**Prompt:**
Copy each line below that has "knee".

**Data for analysis:**
++++++++++

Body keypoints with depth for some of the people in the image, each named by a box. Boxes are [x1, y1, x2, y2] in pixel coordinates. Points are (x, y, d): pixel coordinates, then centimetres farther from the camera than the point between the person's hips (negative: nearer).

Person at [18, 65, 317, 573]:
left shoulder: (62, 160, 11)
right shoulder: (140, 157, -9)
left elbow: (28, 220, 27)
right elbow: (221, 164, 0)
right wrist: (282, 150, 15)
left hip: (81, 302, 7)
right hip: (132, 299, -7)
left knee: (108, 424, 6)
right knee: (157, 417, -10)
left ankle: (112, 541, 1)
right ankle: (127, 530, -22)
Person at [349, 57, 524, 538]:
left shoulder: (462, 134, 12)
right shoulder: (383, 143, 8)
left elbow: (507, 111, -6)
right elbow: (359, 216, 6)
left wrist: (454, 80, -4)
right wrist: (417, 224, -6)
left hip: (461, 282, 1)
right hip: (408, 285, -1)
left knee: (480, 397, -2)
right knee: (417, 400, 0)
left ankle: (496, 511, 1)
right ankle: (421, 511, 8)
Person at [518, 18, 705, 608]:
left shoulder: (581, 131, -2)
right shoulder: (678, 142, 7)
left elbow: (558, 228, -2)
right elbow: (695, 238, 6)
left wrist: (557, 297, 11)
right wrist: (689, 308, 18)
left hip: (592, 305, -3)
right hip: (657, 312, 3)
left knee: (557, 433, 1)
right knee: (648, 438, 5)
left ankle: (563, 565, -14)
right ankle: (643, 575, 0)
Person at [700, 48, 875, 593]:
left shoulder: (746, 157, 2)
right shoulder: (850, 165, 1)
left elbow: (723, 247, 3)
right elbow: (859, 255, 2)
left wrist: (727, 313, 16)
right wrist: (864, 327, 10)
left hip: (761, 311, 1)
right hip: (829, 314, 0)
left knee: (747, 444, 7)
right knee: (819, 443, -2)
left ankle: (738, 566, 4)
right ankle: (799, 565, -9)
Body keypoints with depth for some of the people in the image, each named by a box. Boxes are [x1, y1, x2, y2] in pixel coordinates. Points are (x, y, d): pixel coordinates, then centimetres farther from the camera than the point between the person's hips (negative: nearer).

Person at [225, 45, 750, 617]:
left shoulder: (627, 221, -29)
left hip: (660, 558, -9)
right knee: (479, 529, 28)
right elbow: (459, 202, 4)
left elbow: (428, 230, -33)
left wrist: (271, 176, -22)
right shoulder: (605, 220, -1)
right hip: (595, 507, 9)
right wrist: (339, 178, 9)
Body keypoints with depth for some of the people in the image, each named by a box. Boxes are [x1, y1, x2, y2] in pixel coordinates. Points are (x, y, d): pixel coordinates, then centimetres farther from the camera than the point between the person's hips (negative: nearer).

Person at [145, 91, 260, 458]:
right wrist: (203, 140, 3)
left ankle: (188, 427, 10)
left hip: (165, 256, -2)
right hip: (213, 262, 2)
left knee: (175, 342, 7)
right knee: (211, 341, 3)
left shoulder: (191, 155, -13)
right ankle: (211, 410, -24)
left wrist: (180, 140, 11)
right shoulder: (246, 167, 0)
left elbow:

++++++++++

**Response box:**
left knee: (108, 424, 6)
right knee: (157, 417, -10)
left knee: (480, 397, -2)
right knee: (417, 400, 0)
left knee: (557, 433, 1)
right knee: (648, 438, 5)
left knee: (747, 444, 7)
right knee: (819, 443, -2)
right knee: (479, 529, 28)
left knee: (175, 342, 7)
right knee: (211, 341, 3)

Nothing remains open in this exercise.